The defendants also deposited checks into accounts with insufficient funds and withdrew money before anyone noticed, the feds said. They also wrote checks to pay down credit cards and then charged them to the maximum, Fishman said.
In one case, ring members leased Lexuses or Mercedes, make one payment, then sold the cars, the FBI said.
The bills ended up going to people on the other side of the globe who had no idea what happened. The banks, in turn, took the losses.
Park was so brazen that he advertised in local Korean newspapers that “he and his co-conspirators could obtain driver’s licenses, credit cards, and money for their customers, virtually all of whom were of Korean descent,” according to the original 138-page federal arrest complaint.
The FBI dubbed the operation “a virtual crime superstore, with one-stop shopping for a variety of criminal needs.”
The bureau called the extent of the fraud “substantial, if not staggering.”
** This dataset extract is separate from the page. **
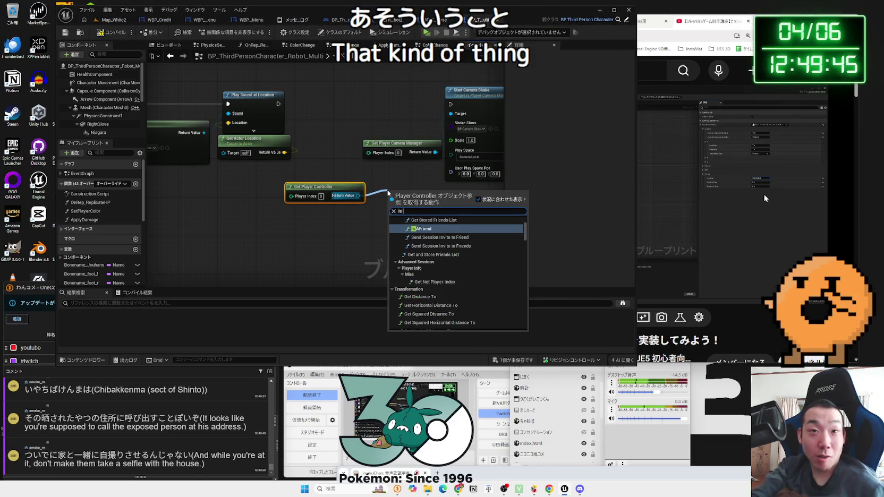
text( player)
The government chased down those involved and secured dozens of guilty pleas. With so many people willing to present their version of the events, Park had little choice but to accept a plea deal.
Detectives from the Bergen County Prosecutor’s Office got onto the trail after arresting a man named Kang-Hyok Choi and charging him with killing an associate and two of the victim‘s family members in Tenafly in 2008. The men apparently had been arguing over how to split profits from the illicit enterprise.
It was the first break in what became one of the largest identify fraud cases prosecuted in New Jersey.
Authorities said Choi, of Valley Stream, stole several credit cards from one of the victims, pulled $100,000 from the accounts, then flew to Los Angeles, where he was arrested on May 18, 2008, on a warrant out of Bergen County. Police said he was carrying $88,000 in cash, $14,000 in casino chips, 27 credit cards, two driver’s licenses, and two identification cards — none in his name — when he was arrested.
Prosecutor’s detectives also seized a computer during the investigation that led them directly to Park’s crew.
They then plucked an unidentified co-conspirator who bought a genuinely issued U.S. Social Security card and a counterfeit Korean passport while working for the government.
Dozens of people accused of participating in Park’s operation were scooped up one September 2011 morning in Palisades Park, Tenafly, River Edge and elsewhere and brought to FBI headquarters by hundreds of federal and local investigators.
One of the defendants, Yoon-Sang Kim of Allendale, was arrested in Fort Lee while driving a vehicle registered to his wife, authorities said. In the car, police found several counterfeit IDs with Kim’s photograph in other people’s names, some of which were used to open bogus bank accounts.
Fishman credited agents from the FBI and IRS, as well as those from the Department of Homeland Security’s Immigration and Customs Enforcement, and Bergen County Prosecutor John L. Molinelli, whose detectives‘ work made the case possible.